La insensibilidad surgió entre ellos como un muro. Ya solo podía hablar la violencia. Aquellas burdas palabras y los desapegos varios se le concretaron a Manuel en una cólera desbordada. Lo miró como si no lo conociera, como si fuera un extraño que le estaba pisando la vida, y lo odió con tal intensidad que le dolieron las entrañas. Manuel era virgen en ardores, los amorosos se le habían quedado a medias y los del desprecio los estaba descubriendo.

Sin pensar, se abalanzó sobre la silla donde descansaba la cartuchera. Echó mano al arma y la desenfundó torpemente. Al sacarla, su peso le pareció excesivo y pensó que se le caería. Se recompuso y al instante siguiente apuntaba a su hermano con el brazo encogido, tenso como una rama a punto de ceder al empuje del viento. Ramón pasó de la sonrisa incipiente a la incredulidad, hasta instalarse en una preocupante angustia. Él sabía lo difícil que era matar a alguien, pero el solo hecho de que su hermano menor lo encañonase, lo descomponía.

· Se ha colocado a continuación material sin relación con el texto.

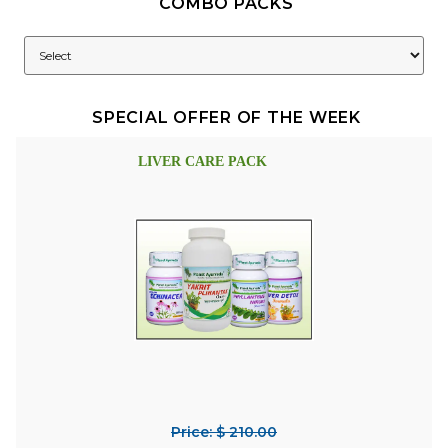
COMBO PACKS
SPECIAL OFFER OF THE WEEK
LIVER CARE PACK
Price: $ 210.00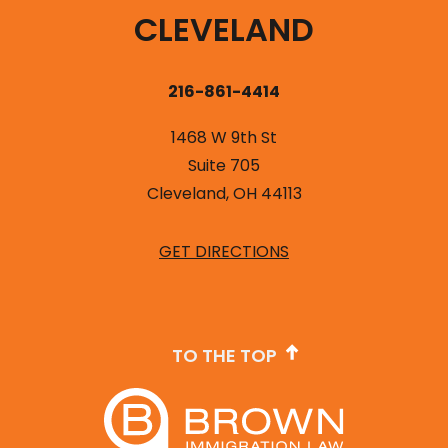
CLEVELAND
216-861-4414
1468 W 9th St
Suite 705
Cleveland, OH 44113
GET DIRECTIONS
TO THE TOP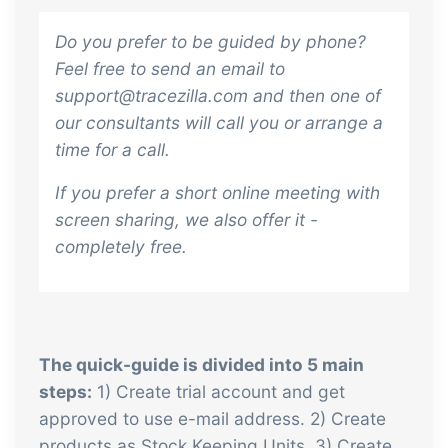
sustainable food business
Do you prefer to be guided by phone?
Feel free to send an email to
B2B Commerce
Add-on
support@tracezilla.com and then one of
B2B Commerce can function as a seller
our consultants will call you or arrange a
portal, supplier portal or B2B webshop
time for a call.
for your customers
If you prefer a short online meeting with
Tasks & Controls
Add-on
screen sharing, we also offer it -
Get acceptance control, temperature
completely free.
checks and critical control points
integrated digitally into your order
management
Power Pack
Add-on
The quick-guide is divided into 5 main
Create your own custom setup of
steps:
1) Create trial account and get
documents and labels, page views,
approved to use e-mail address. 2) Create
data extraction, reports and
products as Stock Keeping Units. 3) Create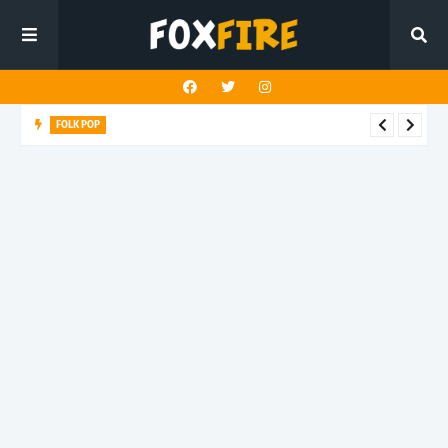
FOLK POP
Dan Croll finds life's true destination in latest release "Most of
All"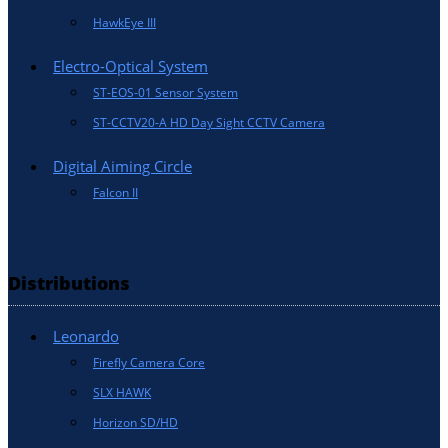
HawkEye III
Electro-Optical System
ST-EOS-01 Sensor System
ST-CCTV20-A HD Day Sight CCTV Camera
Digital Aiming Circle
Falcon II
Distributions
Leonardo
Firefly Camera Core
SLX HAWK
Horizon SD/HD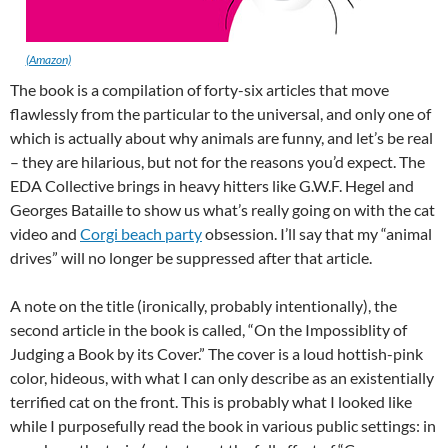
(Amazon)
The book is a compilation of forty-six articles that move
flawlessly from the particular to the universal, and only one of
which is actually about why animals are funny, and let’s be real
– they are hilarious, but not for the reasons you’d expect. The
EDA Collective brings in heavy hitters like G.W.F. Hegel and
Georges Bataille to show us what’s really going on with the cat
video and
Corgi beach party
obsession. I’ll say that my “animal
drives” will no longer be suppressed after that article.
A note on the title (ironically, probably intentionally), the
second article in the book is called, “On the Impossiblity of
Judging a Book by its Cover.” The cover is a loud hottish-pink
color, hideous, with what I can only describe as an existentially
terrified cat on the front. This is probably what I looked like
while I purposefully read the book in various public settings: in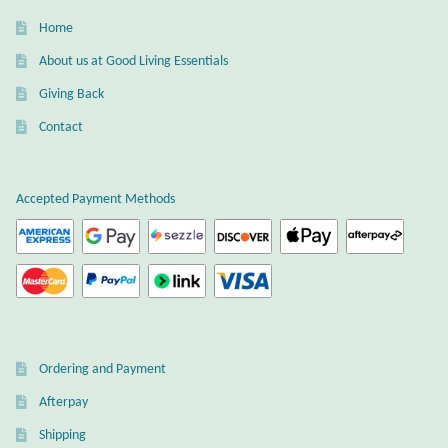
Home
About us at Good Living Essentials
Giving Back
Contact
Accepted Payment Methods
Ordering and Payment
Afterpay
Shipping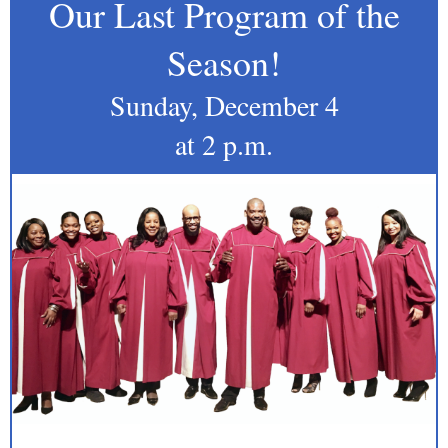
Our Last Program of the
Season!
Sunday, December 4
at 2 p.m.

—Manuel, ¿qué haces?... deja eso. —Y se dirigió hacia él con ademán autoritario, dispuesto a desarmarlo.

—¡Cállate! —le gritó enrabietado, haciendo vacilar el arma—. Y quédate donde estás.

La cama los separaba, mientras un silencio imposible se apoderó de la estancia. Manuel sentía el frío metal sobre su piel. El tacto del gatillo se le antojaba áspero y se preguntaba cómo sonaría aquel artefacto al accionarse. Pensó en el proyectil rompiendo la carne de su hermano y aquello, lejos de calmarlo, lo desazonó aún más. En su mente confusa se paseaban Araceli, su madre, los juegos de canicas de dos niños en el descampado tras la casa familiar... y la mano le pesó toda una vida.

Ramón percibió el titubeo y, con las tranquilizadoras manos abiertas por delante, se fue acercando a Manuel. Le había hecho más daño del que pensaba. Nunca imaginó que las cosas saldrían así. Este, tras escasos segundos, se dio por vencido. No podía dispararle, por mucho que lo odiase en ese instante. Dejó caer el brazo y, exhausto, lloró con la calma triste del que ha nacido al mal del mundo.

El peligro comenzaba a desvanecerse y, aunque el mayor de los hermanos hubiera querido abofetearlo, se reprimió sin entender por qué. Colocó, con excesiva fuerza para ser una caricia, su mano derecha en la nuca y con la izquierda lo desarmó sin violencia. Suspiró, entonces, Ramón, que no se sintió del todo liberado hasta que giró sobre su mano el cañón del arma, mirando esta hacia abajo. Quedaron, por un instante, pegados pero sin fundirse, en aquel extraño abrazo. No querían salir de ese marco, pues no sabían lo que venía después. El uno ahogado en lágrimas, el otro tratando de comprender lo ocurrido, permanecieron quietos y callados. Manuel, sintiendo el aliento familiar y viciado de su hermano cerca de él, volvió a recordar las afrentas, la pena y el dolor. Se revolvió entonces con furia, deshaciéndose de la firme caricia que lo aprisionaba y salió a la carrera de la habitación.

Ramón escuchó las pisadas alejarse calle abajo. No sabía lo lejos que llevarían a su hermano de él.